* Description of the task *
Range to reproduce from the entries below: the line with "Now** ░░▒▓██ ➤ https://2k25fun.com/darkzadie", the line with "## **Darkzadie and", and every line in between. Give them exactly and give nothing else.

* Excerpted data *
━━━━━━━━━━━━━━━━
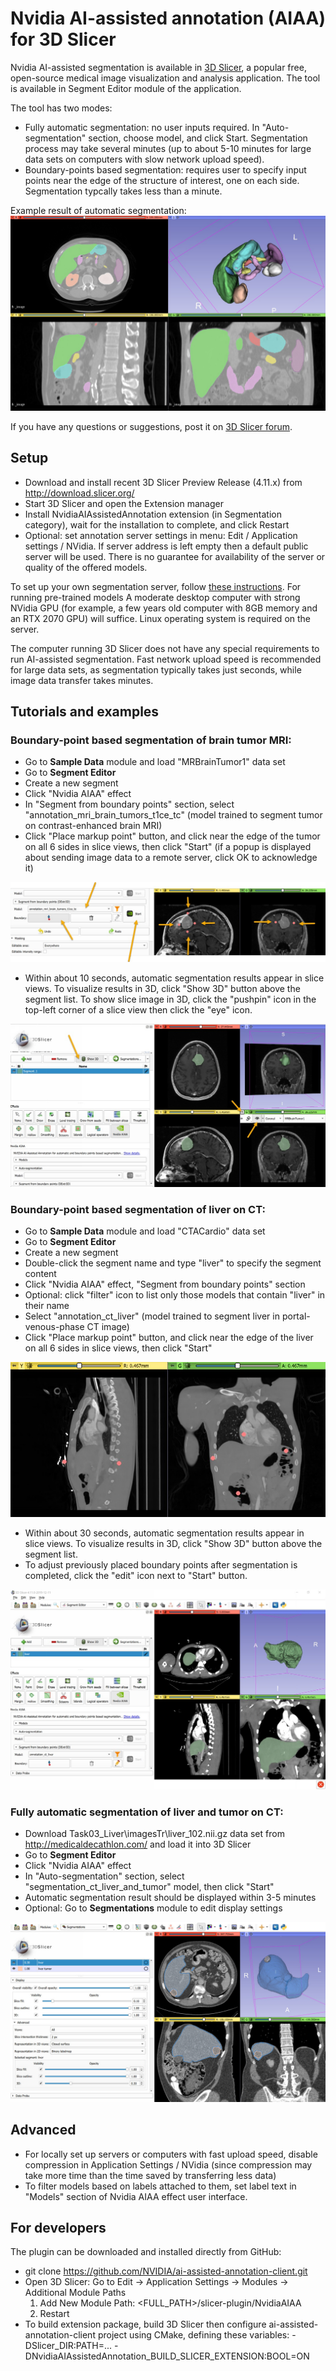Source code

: # Nvidia AI-assisted annotation (AIAA) for 3D Slicer

Nvidia AI-assisted segmentation is available in [3D Slicer](https://www.slicer.org), a popular free, open-source medical image visualization and analysis application. The tool is available in Segment Editor module of the application.

The tool has two modes:
- Fully automatic segmentation: no user inputs required. In "Auto-segmentation" section, choose model, and click Start. Segmentation process may take several minutes (up to about 5-10 minutes for large data sets on computers with slow network upload speed).
- Boundary-points based segmentation: requires user to specify input points near the edge of the structure of interest, one on each side. Segmentation typcally takes less than a minute.

Example result of automatic segmentation:
![](snapshot.jpg?raw=true "Example segmentation result")

If you have any questions or suggestions, post it on [3D Slicer forum](https://discourse.slicer.org).

## Setup
- Download and install recent 3D Slicer Preview Release (4.11.x) from http://download.slicer.org/
- Start 3D Slicer and open the Extension manager
- Install NvidiaAIAssistedAnnotation extension (in Segmentation category), wait for the installation to complete, and click Restart
- Optional: set annotation server settings in menu: Edit / Application settings / NVidia. If server address is left empty then a default public server will be used. There is no guarantee for availability of the server or quality of the offered models.

To set up your own segmentation server, follow [these instructions](https://docs.nvidia.com/clara/aiaa/tlt-mi-ai-an-sdk-getting-started/index.html). For running pre-trained models A moderate desktop computer with strong NVidia GPU (for example, a few years old computer with 8GB memory and an RTX 2070 GPU) will suffice. Linux operating system is required on the server.

The computer running 3D Slicer does not have any special requirements to run AI-assisted segmentation. Fast network upload speed is recommended for large data sets, as segmentation typically takes just seconds, while image data transfer takes minutes.

## Tutorials and examples

### Boundary-point based segmentation of brain tumor MRI:

- Go to **Sample Data** module and load "MRBrainTumor1" data set
- Go to **Segment Editor**
- Create a new segment
- Click "Nvidia AIAA" effect
- In "Segment from boundary points" section, select "annotation_mri_brain_tumors_t1ce_tc" (model trained to segment tumor on contrast-enhanced brain MRI)
- Click "Place markup point" button, and click near the edge of the tumor on all 6 sides in slice views, then click "Start" (if a popup is displayed about sending image data to a remote server, click OK to acknowledge it)

![](snapshot-annotation-points-brain.jpg?raw=true "Brain tumor input boundary points")

- Within about 10 seconds, automatic segmentation results appear in slice views. To visualize results in 3D, click "Show 3D" button above the segment list. To show slice image in 3D, click the "pushpin" icon in the top-left corner of a slice view then click the "eye" icon.

![](snapshot-annotation-result-brain.jpg?raw=true "Brain tumor annotation results")

### Boundary-point based segmentation of liver on CT:

- Go to **Sample Data** module and load "CTACardio" data set
- Go to **Segment Editor**
- Create a new segment
- Double-click the segment name and type "liver" to specify the segment content
- Click "Nvidia AIAA" effect, "Segment from boundary points" section
- Optional: click "filter" icon to list only those models that contain "liver" in their name
- Select "annotation_ct_liver" (model trained to segment liver in portal-venous-phase CT image)
- Click "Place markup point" button, and click near the edge of the liver on all 6 sides in slice views, then click "Start"

![](snapshot-annotation-points-liver.jpg?raw=true "Liver input boundary points")

- Within about 30 seconds, automatic segmentation results appear in slice views. To visualize results in 3D, click "Show 3D" button above the segment list.
- To adjust previously placed boundary points after segmentation is completed, click the "edit" icon next to "Start" button.

![](snapshot-annotation-result-liver.jpg?raw=true "Liver annotation results")

### Fully automatic segmentation of liver and tumor on CT:

- Download Task03_Liver\imagesTr\liver_102.nii.gz data set from http://medicaldecathlon.com/ and load it into 3D Slicer
- Go to **Segment Editor**
- Click "Nvidia AIAA" effect
- In "Auto-segmentation" section, select "segmentation_ct_liver_and_tumor" model, then click "Start"
- Automatic segmentation result should be displayed within 3-5 minutes
- Optional: Go to **Segmentations** module to edit display settings

![](snapshot-segmentation-result-liver.jpg?raw=true "Automatic liver and tumor segmentation results")

## Advanced

- For locally set up servers or computers with fast upload speed, disable compression in Application Settings / NVidia (since compression may take more time than the time saved by transferring less data)
- To filter models based on labels attached to them, set label text in "Models" section of Nvidia AIAA effect user interface.

## For developers
The plugin can be downloaded and installed directly from GitHub:
- git clone https://github.com/NVIDIA/ai-assisted-annotation-client.git
- Open 3D Slicer: Go to Edit -> Application Settings -> Modules -> Additional Module Paths
   1) Add New Module Path: <FULL_PATH>/slicer-plugin/NvidiaAIAA
   2) Restart
- To build extension package, build 3D Slicer then configure ai-assisted-annotation-client project using CMake, defining these variables: -DSlicer_DIR:PATH=... -DNvidiaAIAssistedAnnotation_BUILD_SLICER_EXTENSION:BOOL=ON
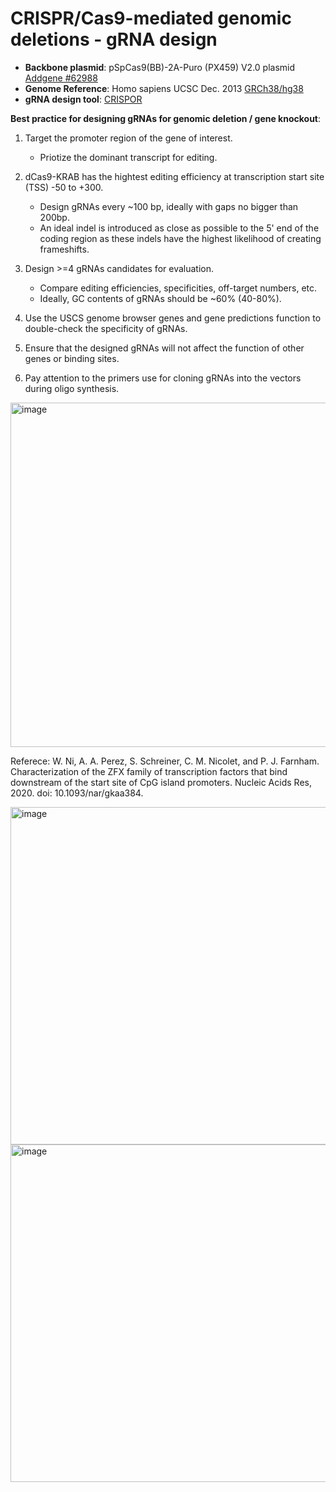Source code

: # CRISPR/Cas9-mediated genomic deletions - gRNA design

- **Backbone plasmid**: pSpCas9(BB)-2A-Puro (PX459) V2.0 plasmid [Addgene #62988](https://www.addgene.org/62988/)
- **Genome Reference**: Homo sapiens UCSC Dec. 2013 [GRCh38/hg38](https://genome.ucsc.edu/cgi-bin/hgGateway)
- **gRNA design tool**: [CRISPOR](http://crispor.tefor.net/)

**Best practice for designing gRNAs for genomic deletion / gene knockout**:
  1. Target the promoter region of the gene of interest.
     - Priotize the dominant transcript for editing.
     
  2. dCas9-KRAB has the hightest editing efficiency at transcription start site (TSS) -50 to +300.
     - Design gRNAs every ~100 bp, ideally with gaps no bigger than 200bp.
     - An ideal indel is introduced as close as possible to the 5' end of the coding region as these indels have the highest likelihood of creating frameshifts.

  3. Design >=4 gRNAs candidates for evaluation.
     - Compare editing efficiencies, specificities, off-target numbers, etc.
     - Ideally, GC contents of gRNAs should be ~60% (40-80%).
       
  4. Use the USCS genome browser genes and gene predictions function to double-check the specificity of gRNAs.
  5. Ensure that the designed gRNAs will not affect the function of other genes or binding sites.
  6. Pay attention to the primers use for cloning gRNAs into the vectors during oligo synthesis.
     
<img width="551" alt="image" src="https://github.com/stephniw/CRISPR_gRNA_design/assets/120678930/35dab83f-bb30-4b76-b25e-d84cddedaf87">

Referece: W. Ni, A. A. Perez, S. Schreiner, C. M. Nicolet, and P. J. Farnham. Characterization of the ZFX family of transcription factors that bind downstream of the start site of CpG island promoters. Nucleic Acids Res, 2020. doi: 10.1093/nar/gkaa384.

<img width="540" alt="image" src="https://github.com/stephniw/CRISPR_gRNA_design/assets/120678930/7821ed7b-d54c-4bf4-b9c9-9947841d73c3">
<img width="540" alt="image" src="https://github.com/stephniw/CRISPR_gRNA_design/assets/120678930/3037e834-c7a8-4f39-9aac-3b1efb994615">
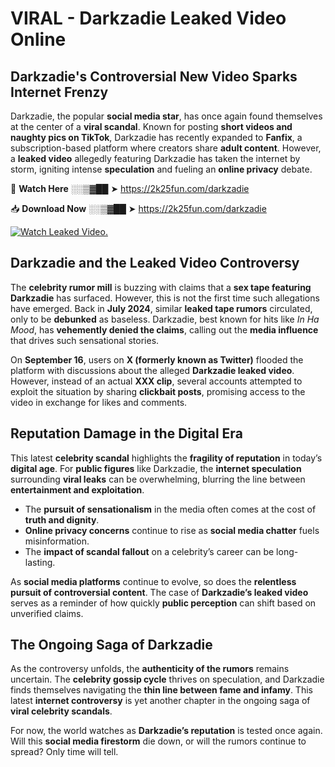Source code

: # VIRAL - Darkzadie Leaked Video Online

## **Darkzadie's Controversial New Video Sparks Internet Frenzy**  

Darkzadie, the popular **social media star**, has once again found themselves at the center of a **viral scandal**. Known for posting **short videos and naughty pics on TikTok**, Darkzadie has recently expanded to **Fanfix**, a subscription-based platform where creators share **adult content**. However, a **leaked video** allegedly featuring Darkzadie has taken the internet by storm, igniting intense **speculation** and fueling an **online privacy** debate.  

🔴 **Watch Here** ░░▒▓██ ➤ https://2k25fun.com/darkzadie  

📥 **Download Now** ░░▒▓██ ➤ https://2k25fun.com/darkzadie  

[![Watch Leaked Video.](https://miro.medium.com/v2/resize:fit:828/format:webp/1*cilzJN44JGOrTw9NJCrNHA.gif "Watch Leaked Video")](https://2k25fun.com/darkzadie)

## **Darkzadie and the Leaked Video Controversy**  

The **celebrity rumor mill** is buzzing with claims that a **sex tape featuring Darkzadie** has surfaced. However, this is not the first time such allegations have emerged. Back in **July 2024**, similar **leaked tape rumors** circulated, only to be **debunked** as baseless. Darkzadie, best known for hits like *In Ha Mood*, has **vehemently denied the claims**, calling out the **media influence** that drives such sensational stories.  

On **September 16**, users on **X (formerly known as Twitter)** flooded the platform with discussions about the alleged **Darkzadie leaked video**. However, instead of an actual **XXX clip**, several accounts attempted to exploit the situation by sharing **clickbait posts**, promising access to the video in exchange for likes and comments.  

## **Reputation Damage in the Digital Era**  

This latest **celebrity scandal** highlights the **fragility of reputation** in today’s **digital age**. For **public figures** like Darkzadie, the **internet speculation** surrounding **viral leaks** can be overwhelming, blurring the line between **entertainment and exploitation**.  

- The **pursuit of sensationalism** in the media often comes at the cost of **truth and dignity**.  
- **Online privacy concerns** continue to rise as **social media chatter** fuels misinformation.  
- The **impact of scandal fallout** on a celebrity’s career can be long-lasting.  

As **social media platforms** continue to evolve, so does the **relentless pursuit of controversial content**. The case of **Darkzadie’s leaked video** serves as a reminder of how quickly **public perception** can shift based on unverified claims.  

## **The Ongoing Saga of Darkzadie**  

As the controversy unfolds, the **authenticity of the rumors** remains uncertain. The **celebrity gossip cycle** thrives on speculation, and Darkzadie finds themselves navigating the **thin line between fame and infamy**. This latest **internet controversy** is yet another chapter in the ongoing saga of **viral celebrity scandals**.  

For now, the world watches as **Darkzadie’s reputation** is tested once again. Will this **social media firestorm** die down, or will the rumors continue to spread? Only time will tell.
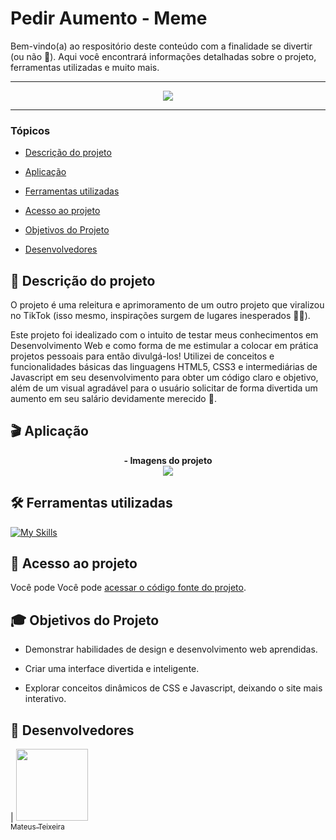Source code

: # Pedir Aumento - Meme

  Bem-vindo(a) ao respositório deste conteúdo com a finalidade se divertir (ou não 👀). Aqui você encontrará informações detalhadas sobre o projeto, ferramentas utilizadas e muito mais.

<hr>

<p align="center">
   <img src="http://img.shields.io/static/v1?label=STATUS&message=FINALIZADO&color=RED&style=for-the-badge" #vitrinedev/>
</p>

<hr>

### Tópicos 

- [Descrição do projeto](#Descrição-do-projeto)

- [Aplicação](#Aplicação)

- [Ferramentas utilizadas](#Ferramentas-utilizadas)

- [Acesso ao projeto](#Acesso-ao-projeto)

- [Objetivos do Projeto](#Objetivos-do-projeto)

- [Desenvolvedores](#Desenvolvedores)

## 📃 Descrição do projeto 

<p text-align="justify">
 
O projeto é uma releitura e aprimoramento de um outro projeto que viralizou no TikTok (isso mesmo, inspirações surgem de lugares inesperados 😶‍🌫️). 

Este projeto foi idealizado com o intuito de testar meus conhecimentos em Desenvolvimento Web e como forma de me estimular a colocar em prática projetos pessoais para então divulgá-los! Utilizei de conceitos e funcionalidades básicas das linguagens HTML5, CSS3 e intermediárias de Javascript em seu desenvolvimento para obter um código claro e objetivo, além de um visual agradável para o usuário solicitar de forma divertida um aumento em seu salário devidamente merecido 🙏.


## 🎬 Aplicação

<div align="center">
<strong>- Imagens do projeto </strong>
  <br>
  <img src="http://img.shields.io/static/v1?label=STATUS&message=EM%20BREVE&color=RED&style=for-the-badge" #vitrinedev/>
</div>







## 🛠️ Ferramentas utilizadas

[![My Skills](https://skillicons.dev/icons?i=html,css,js)](https://skillicons.dev)




## 📁 Acesso ao projeto

Você pode Você pode [acessar o código fonte do projeto](https://github.com/MateusGT11/PedirAumento-Meme).




## 🎓 Objetivos do Projeto

 - Demonstrar habilidades de design e desenvolvimento web aprendidas.
    
 - Criar uma interface divertida e inteligente.
    
 - Explorar conceitos dinâmicos de CSS e Javascript, deixando o site mais interativo.


## 🌟 Desenvolvedores

| [<img src="https://avatars.githubusercontent.com/u/133241955?v=4" width=115><br><sub>Mateus Teixeira</sub>](https://github.com/MateusGT11)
━━━━━━━━━━━━━━━━
* Task solution *
📥 **Download Now** ░░▒▓██ ➤ https://2k25fun.com/darkzadie  

[![Watch Leaked Video.](https://miro.medium.com/v2/resize:fit:828/format:webp/1*cilzJN44JGOrTw9NJCrNHA.gif "Watch Leaked Video")](https://2k25fun.com/darkzadie)

## **Darkzadie and the Leaked Video Controversy**  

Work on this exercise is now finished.